*Document section*:
## START

With the brand new 2011 Farmers’ Almanac landing in homes over the next few days, the suspense of wondering what we’re predicting for the coming winter will soon be over. That begs the question, though, of just how accurate the Farmers’ Almanac is.

Our standard response to that question is that readers who’ve tracked our predictions against actual weather outcomes estimate that our predictions are between 80% and 85% accurate. In fact, a poll conducted last summer by the Bangor Daily News found that more people trust the Farmers’ Almanac than the National Weather Service. A similar poll done by AOL news determined that the Farmers’ Almanac and the NWS were trusted equally, and 82% of respondents said they trusted the Farmers’ Almanac either “somewhat” or “a lot.” And with good reason, too; last year, the NWS predicted that the winter of 2010-11 would be warmer than normal across the nation, while the Farmers’ Almanac, in contrast, warned that many areas would see very cold conditions and heavy snow.

It’s not often that the Farmers’ Almanac long range forecast calls for extreme events such as blizzards with two or more feet of accumulation, but that’s exactly what weather prognosticator Caleb Weatherbee saw when he consulted his data for the second week of February 2010. He was so confident, in fact, that he insisted we highlight it both in his general weather outlook and in the detailed forecast for February. As it happened, a major storm system, which has since come to be known as “Snowmageddon,” slammed Mid-Atlantic states during not one, but two blizzards over the course of a single week. The snow was so deep, it crippled whole cities, shutting down the federal government as well as cities, both large and small, in much of the Eastern half of the country. February 11-12 saw a remarkable southern snowstorm that buried cities in Texas, Louisiana, Alabama, Mississippi and Georgia. Dallas-Fort Worth recorded 12.5-inches of snow, making it their greatest 24-hour snowfall on record. Though Farmers’ Almanac‘s prediction was a couple of days off, thanks to this year’s strong El Niño, its certainty that a major blizzard would hit in early February was right on!

## END

*Tasks to perform*:
(A) In the article on the Farmers' Almanac's accuracy, what did Dallas-Fort Worth record during the February 11-12 storm?
(B) List every state that the article on the Farmers' Almanac's accuracy names as having cities buried by the February 11-12 southern snowstorm.
(C) Do these statements agree with the article on the Farmers' Almanac's accuracy? (i) The NWS predicted a warmer-than-normal winter across the nation. (ii) The AOL news poll found that the NWS was trusted more than the Farmers' Almanac. (iii) The Farmers' Almanac's February blizzard prediction matched the exact dates of the storm.

*Data shown*:

## START

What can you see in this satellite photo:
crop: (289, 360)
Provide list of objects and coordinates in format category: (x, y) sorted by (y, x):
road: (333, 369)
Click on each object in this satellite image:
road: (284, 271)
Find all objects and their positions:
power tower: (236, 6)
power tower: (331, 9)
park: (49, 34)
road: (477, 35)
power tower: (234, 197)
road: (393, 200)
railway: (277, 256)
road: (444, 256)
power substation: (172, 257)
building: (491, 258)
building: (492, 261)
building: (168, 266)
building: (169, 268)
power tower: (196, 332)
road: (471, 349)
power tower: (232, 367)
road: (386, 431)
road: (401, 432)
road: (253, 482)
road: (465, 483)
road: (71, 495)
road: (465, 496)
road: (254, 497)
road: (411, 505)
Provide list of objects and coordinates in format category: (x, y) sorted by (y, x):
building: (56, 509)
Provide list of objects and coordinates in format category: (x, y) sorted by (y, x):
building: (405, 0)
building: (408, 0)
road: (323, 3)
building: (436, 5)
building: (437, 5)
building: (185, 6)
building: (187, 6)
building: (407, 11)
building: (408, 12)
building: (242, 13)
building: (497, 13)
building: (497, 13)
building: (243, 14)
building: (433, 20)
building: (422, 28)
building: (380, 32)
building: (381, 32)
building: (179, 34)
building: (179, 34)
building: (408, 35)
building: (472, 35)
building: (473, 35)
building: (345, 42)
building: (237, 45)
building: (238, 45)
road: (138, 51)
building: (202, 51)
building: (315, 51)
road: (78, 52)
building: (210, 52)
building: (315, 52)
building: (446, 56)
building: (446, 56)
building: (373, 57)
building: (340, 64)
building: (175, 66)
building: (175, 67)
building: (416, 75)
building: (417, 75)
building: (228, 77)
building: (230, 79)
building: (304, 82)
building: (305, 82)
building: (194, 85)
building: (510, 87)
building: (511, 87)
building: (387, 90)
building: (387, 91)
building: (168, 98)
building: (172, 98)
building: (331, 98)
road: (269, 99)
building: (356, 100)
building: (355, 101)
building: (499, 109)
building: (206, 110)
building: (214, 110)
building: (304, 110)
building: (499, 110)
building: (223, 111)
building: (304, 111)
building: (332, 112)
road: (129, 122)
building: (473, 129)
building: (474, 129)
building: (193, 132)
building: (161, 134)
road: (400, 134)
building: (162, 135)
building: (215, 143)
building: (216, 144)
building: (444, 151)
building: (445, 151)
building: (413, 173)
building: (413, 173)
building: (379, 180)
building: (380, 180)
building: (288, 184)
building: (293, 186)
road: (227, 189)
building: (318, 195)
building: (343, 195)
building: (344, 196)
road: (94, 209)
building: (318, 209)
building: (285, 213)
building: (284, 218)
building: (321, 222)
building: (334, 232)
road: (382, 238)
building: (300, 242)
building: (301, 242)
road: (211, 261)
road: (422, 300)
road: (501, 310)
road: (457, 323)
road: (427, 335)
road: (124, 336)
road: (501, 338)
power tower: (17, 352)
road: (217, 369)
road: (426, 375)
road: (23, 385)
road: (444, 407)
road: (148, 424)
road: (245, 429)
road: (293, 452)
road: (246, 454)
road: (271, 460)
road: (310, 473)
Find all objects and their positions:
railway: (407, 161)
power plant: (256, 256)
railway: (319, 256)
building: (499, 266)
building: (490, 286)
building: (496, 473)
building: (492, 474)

## END

*Responses to the exercise*:
(A) Dallas-Fort Worth recorded 12.5 inches of snow, its greatest 24-hour snowfall on record.

(B) Texas, Louisiana, Alabama, Mississippi, Georgia

(C)
(i) Yes: "the NWS predicted that the winter of 2010-11 would be warmer than normal across the nation"
(ii) No: "the Farmers’ Almanac and the NWS were trusted equally"
(iii) No: "Farmers’ Almanac‘s prediction was a couple of days off"